Nos séculos 17 e 18, os astrônomos Johannes Kepler, Isaac Newton e Edmond Halley puderam determinar a mecânica do Sistema Solar.
Isto tornou possível prever em que parte da Terra determinado eclipse seria visível, abrindo uma nova era de caçadores de eclipses.
Durante centenas de anos, os eclipses foram a única forma de observar a atmosfera do Sol, sua coroa, e para aprender sobre sua temperatura, sua composição e suas propriedades magnéticas.
A coroa, que é invisível pelo brilho do próprio Sol, aparece durante os eclipses como anéis de luz em volta do disco negro provocado pela sobreposição da Lua.
"Aterrorizantes"
Atualmente os cientistas podem usar instrumentos como o coronógrafo para este estudo.
"No entanto, um fenômeno denominado difração borra a luz perto do disco no coronógrafo, o que faz com que seja difícil obter fotos nítidas das partes internas da coroa", segundo a Nasa.

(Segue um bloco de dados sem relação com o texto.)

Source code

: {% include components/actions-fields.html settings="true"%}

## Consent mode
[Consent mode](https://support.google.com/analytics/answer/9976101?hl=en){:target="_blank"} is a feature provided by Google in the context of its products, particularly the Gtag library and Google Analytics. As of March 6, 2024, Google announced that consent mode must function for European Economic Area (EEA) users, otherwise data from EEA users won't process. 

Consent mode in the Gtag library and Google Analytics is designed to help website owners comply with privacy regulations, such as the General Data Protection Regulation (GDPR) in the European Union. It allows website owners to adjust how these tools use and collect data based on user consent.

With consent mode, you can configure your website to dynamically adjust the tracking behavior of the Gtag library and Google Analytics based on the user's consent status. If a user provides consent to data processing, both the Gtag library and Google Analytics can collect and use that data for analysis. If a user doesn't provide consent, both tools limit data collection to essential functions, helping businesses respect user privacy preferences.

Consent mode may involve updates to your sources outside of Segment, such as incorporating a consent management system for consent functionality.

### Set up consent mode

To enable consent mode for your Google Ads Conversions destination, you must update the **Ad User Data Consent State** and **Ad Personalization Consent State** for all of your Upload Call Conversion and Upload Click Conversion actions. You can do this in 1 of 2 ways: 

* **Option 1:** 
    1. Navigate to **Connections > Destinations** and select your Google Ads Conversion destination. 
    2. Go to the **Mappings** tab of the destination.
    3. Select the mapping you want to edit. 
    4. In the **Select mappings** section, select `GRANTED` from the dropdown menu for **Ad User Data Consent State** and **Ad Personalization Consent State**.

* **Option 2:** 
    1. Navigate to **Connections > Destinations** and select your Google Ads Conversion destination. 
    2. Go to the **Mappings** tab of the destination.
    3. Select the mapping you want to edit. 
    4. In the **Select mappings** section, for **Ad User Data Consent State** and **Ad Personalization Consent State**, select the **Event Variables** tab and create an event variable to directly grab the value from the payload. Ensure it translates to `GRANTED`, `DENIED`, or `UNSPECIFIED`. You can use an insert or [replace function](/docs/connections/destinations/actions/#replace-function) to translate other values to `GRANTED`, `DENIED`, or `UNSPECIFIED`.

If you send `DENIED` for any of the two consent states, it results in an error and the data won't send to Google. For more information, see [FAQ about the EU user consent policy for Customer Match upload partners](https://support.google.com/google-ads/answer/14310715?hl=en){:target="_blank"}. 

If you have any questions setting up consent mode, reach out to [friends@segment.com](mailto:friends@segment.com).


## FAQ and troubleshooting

"Assim, os eclipses solares totais continuam sendo a única oportunidade de estudar estas regiões de forma muito detalhada sob a luz visível", indicou.

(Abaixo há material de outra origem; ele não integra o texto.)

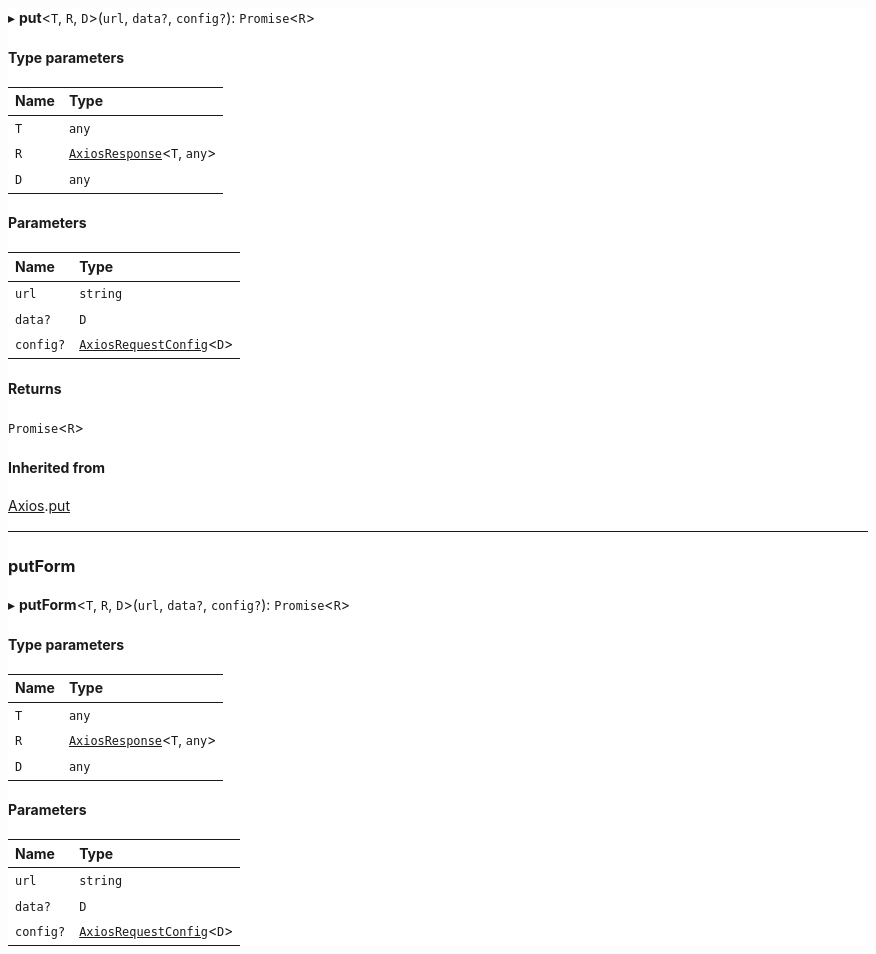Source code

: ▸ **put**<`T`, `R`, `D`\>(`url`, `data?`, `config?`): `Promise`<`R`\>

#### Type parameters

| Name | Type |
| :------ | :------ |
| `T` | `any` |
| `R` | [`AxiosResponse`](internal_.AxiosResponse.md)<`T`, `any`\> |
| `D` | `any` |

#### Parameters

| Name | Type |
| :------ | :------ |
| `url` | `string` |
| `data?` | `D` |
| `config?` | [`AxiosRequestConfig`](internal_.AxiosRequestConfig.md)<`D`\> |

#### Returns

`Promise`<`R`\>

#### Inherited from

[Axios](../classes/internal_.Axios.md).[put](../classes/internal_.Axios.md#put)

___

### putForm

▸ **putForm**<`T`, `R`, `D`\>(`url`, `data?`, `config?`): `Promise`<`R`\>

#### Type parameters

| Name | Type |
| :------ | :------ |
| `T` | `any` |
| `R` | [`AxiosResponse`](internal_.AxiosResponse.md)<`T`, `any`\> |
| `D` | `any` |

#### Parameters

| Name | Type |
| :------ | :------ |
| `url` | `string` |
| `data?` | `D` |
| `config?` | [`AxiosRequestConfig`](internal_.AxiosRequestConfig.md)<`D`\> |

Em 1919, um eclipse total permitiu ao astrônomo britânico Arthur Eddington confirmar a teoria geral da relatividade de Albert Einstein.
Equipes implementadas no Brasil e na Ilha do Príncipe compararam a posição das estrelas perto do Sol com fotografias anteriores das localizações, concluindo que a gravidade do Sol curva a luz quando passa, como havia indicado Einstein.
Atualmente, os cientistas podem prever eclipses com uma precisão de menos de um segundo, de acordo com a ESA (Agência Espacial Europeia).
"Os eclipses podem ser vistos como uma celebração do racionalismo", declarou a ESA em um documento.
A Nasa publicou em seu site uma lista de "equívocos sobre os eclipses" - entre eles, que o fenômeno cause danos aos fetos, envenene a comida que é cozinhada enquanto ocorrem e traga azar e doenças.
"Os eclipses solares totais são aterrorizantes, e sua coroa fantasmagórica esverdeada parece assustadora, de modo que é natural que as pessoas criem histórias de medo em torno deles", admitiu a agência espacial.